There may be optional custom columns in addition to the standard columns specified. Custom column names have a single character prefix which denotes their type, followed by an underscore (_) and the name of the custom column. Custom columns may be empty. However, if they contain data with the wrong type, the file will not validate.
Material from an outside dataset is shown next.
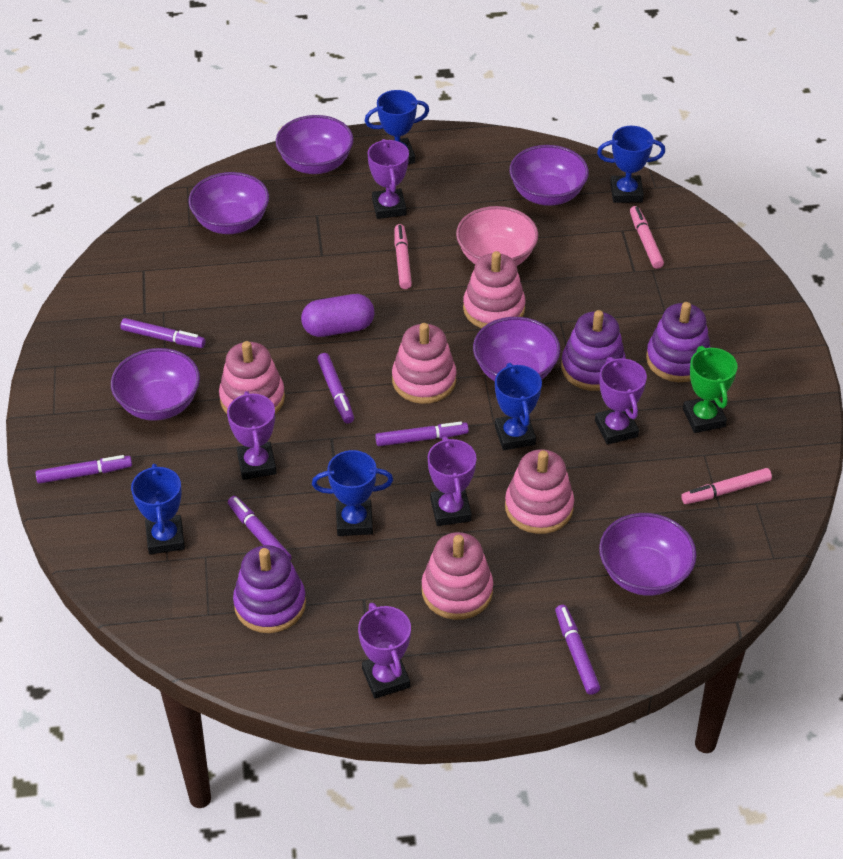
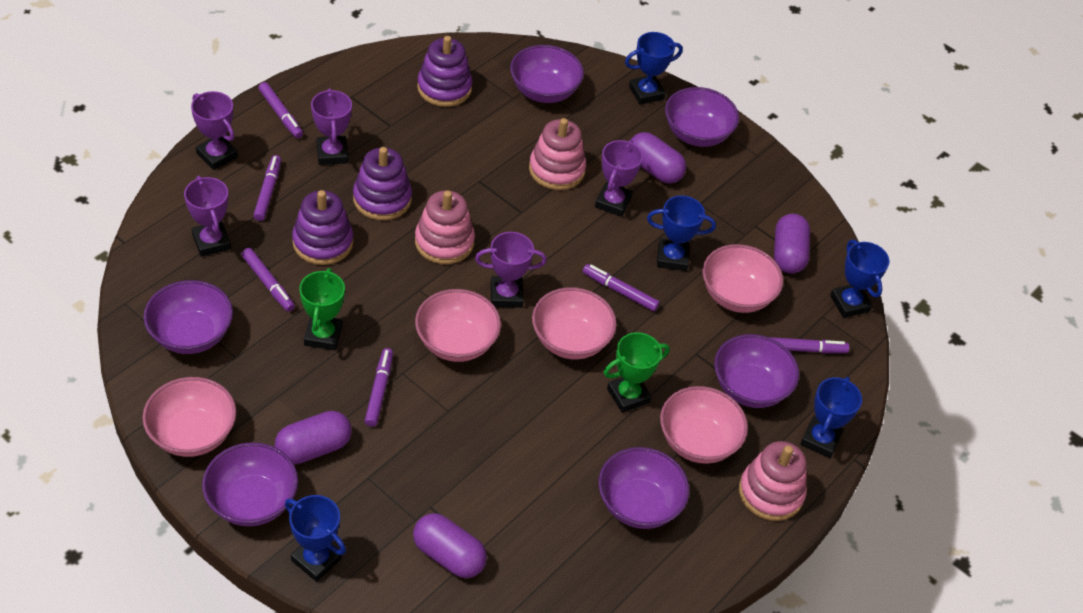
green trophy: [683,346,737,433] = 1 -> [299,268,345,351] [603,332,670,413] = 2
pink bowl: [456,206,539,266] = 1 -> [142,377,237,457] [415,289,501,362] [532,287,617,359] [660,386,748,464] [702,244,783,313] = 5
pink marker: [395,224,412,289] [630,206,664,269] [681,468,772,504] = 3 -> none = 0
pink stacking toy: [219,341,285,414] [392,323,457,404] [422,532,493,620] [463,251,526,328] [505,449,574,534] = 5 -> [415,190,475,264] [529,118,586,190] [739,441,807,521] = 3
purple capsule: [301,294,375,337] = 1 -> [274,411,352,464] [413,513,487,578] [631,132,686,184] [774,214,810,274] = 4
Column Name Pattern Type Example Column Name
i_* Integer i_customer_age
f_* Float f_customer_height
t_* Timestamp t_date_of_manufacture
s_* String s_book_author

Field Types

Type Format
Integer Normal integer, no decimal or thousands separator.
Float Uses dot (.) as decimal sign, no thousands separator.
Timestamp Date of the form YYYY-MM-DD or timestamp of the form YYYY-MM-DDTHH:MM:SSZ, e.g. 2016-06-06 or 2016-06-06T14:02:00Z. If only a date is specified, the time is assumed to be 00:00:00.
String Optionally quoted string, ", To escape a quote character within a field, double it: "".
Email Email address format, eg: j@j.com

Sales Data Examples

The following example shows orders for a shoe store with two custom columns:

item,price,order,timestamp,customer,quantity,s_color,f_size,t_published
103-nike-1,24.95,112343,2016-06-06T14:02:00Z,093275854,1,blue,14.5,
105-adidas-66,99.95,112343,2016-06-06,493027334,3,black,14.5,2016-09-20T15:00:00Z
107-nike-24,50.99,66234,2016-06-06T17:00:00Z,672985375,1,pink,13.5,2016-08-01

Uploading your historical sales data

Once you are sure that your file containing your sales data has been correctly formatted as described above, you should upload it through the Predict Dashboard. It is safe to submit the same file multiple times, as this will not result in duplicate data.
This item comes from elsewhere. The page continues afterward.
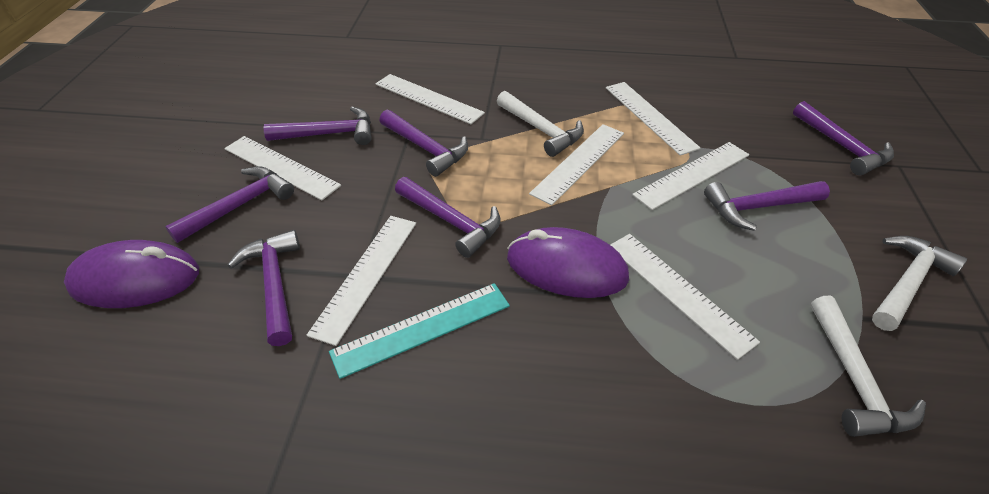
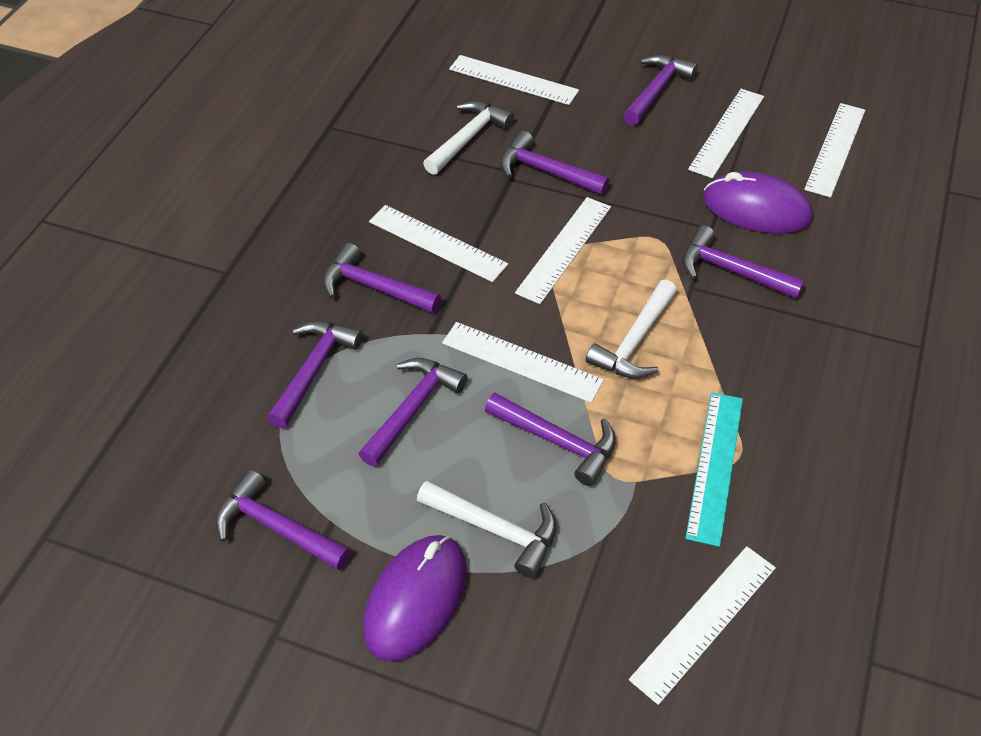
purple hammer: [165,166,294,243] [227,230,300,346] [264,106,372,145] [379,110,468,177] [395,177,500,258] [704,181,830,231] [793,101,894,175] = 7 -> [215,469,351,570] [267,321,363,428] [323,243,441,313] [359,358,468,467] [485,393,616,486] [500,131,610,195] [623,54,698,125] [682,225,805,299] = 8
You can also use the API for the initial upload (see below), but a manual upload is the preferred approach to uploading historical sales data during the onboarding process, as it allows you to validate the file and correct any errors straight away. Proceed as follows:

  • On the Sales data page, click Validate/upload file.
  • Browse for your historical data file and select it.
  • Emarsys will first validate your file and then upload it.

If there were problems validating the file, the warnings and errors will be visible immediately:

upload-sales-data-error

Keeping your sales data synchronized

Once you have made your initial upload, the Web Extend scripts will keep Emarsys synchronized with the daily activity of your webshop, but you will still need to set up a schedule for any other sales data not tracked by them. This could include returns and cancellations, as well as offline data from your physical stores. We have provided a simple HTTP API for you to do this.

The sales data should be uploaded by issuing a POST request to the following endpoint:

  • https://admin.scarabresearch.com/hapi/merchant/<merchant-id>/sales-data/api

<merchant-id> represents your 16-letter merchant ID provided by Emarsys. The request should contain an Authorization header with the following value:

  • Bearer <token>

<token> is a security token, which can be obtained by clicking on the Show API upload details button on the Sales Data page of the Predict Dashboard.

The response will have an HTTP status code of 200 if the upload was accepted (possibly with warnings), and 400 if the upload was rejected because the format or content of the sales data was invalid. The detailed error and warning messages can be seen on the Sales Data page of the Predict Dashboard. If the security token was invalid or missing, a response with 401 status will be returned.